- **Supplied material**
⁂

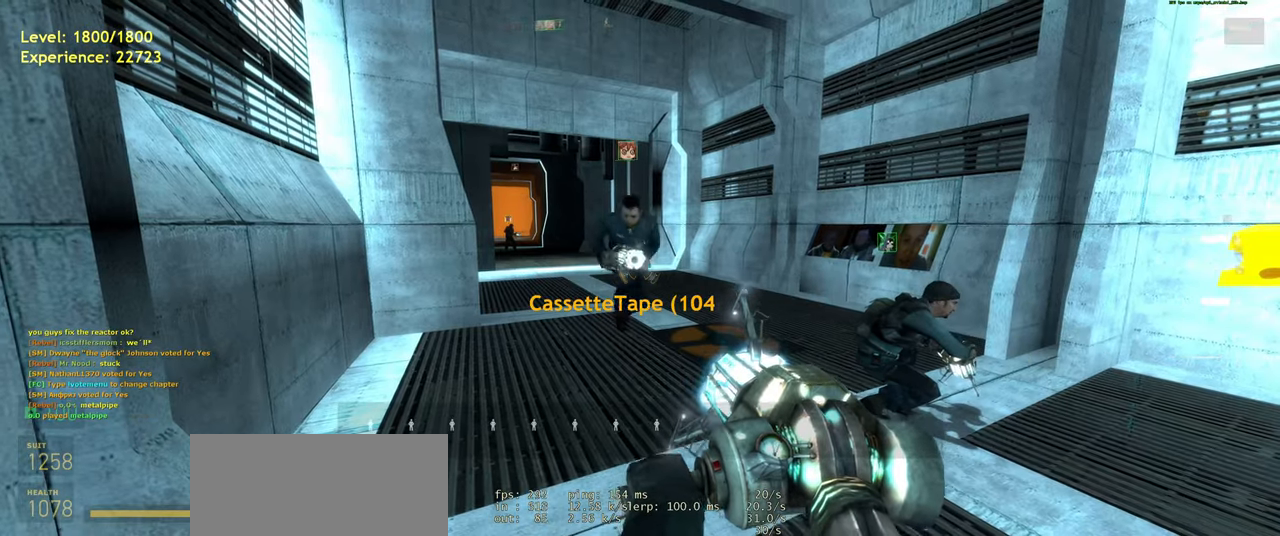
{"keys": [], "mouse": [], "events": [[80, "mouse_left", "up"]]}
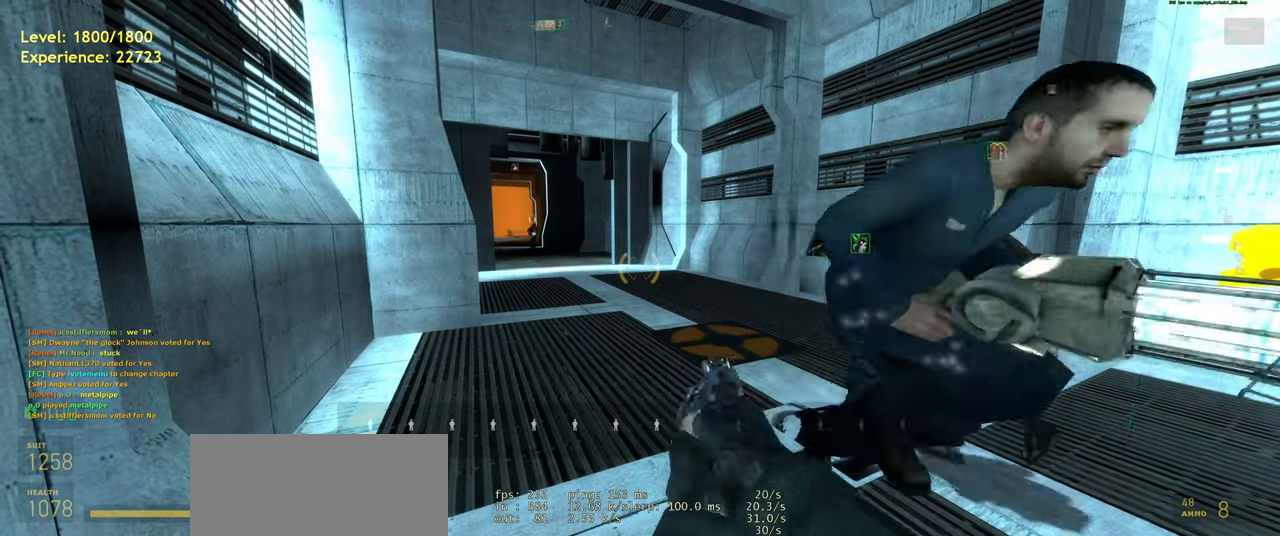
{"keys": [], "mouse": [], "events": []}
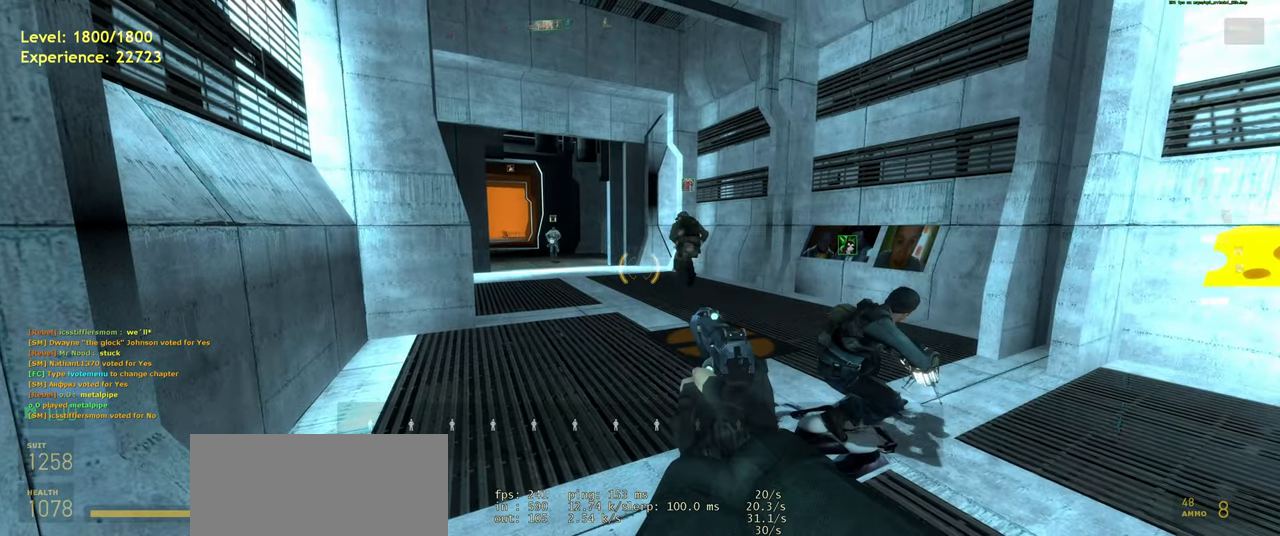
{"keys": ["w"], "mouse": [], "events": [[460, "w", "down"]]}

⁂

- **Required work**
Please repeat the listing precisely, excluding the pictures it contains.

- **Worked solution**
{"keys": [], "mouse": [], "events": [[80, "mouse_left", "up"]]}
{"keys": [], "mouse": [], "events": []}
{"keys": ["w"], "mouse": [], "events": [[460, "w", "down"]]}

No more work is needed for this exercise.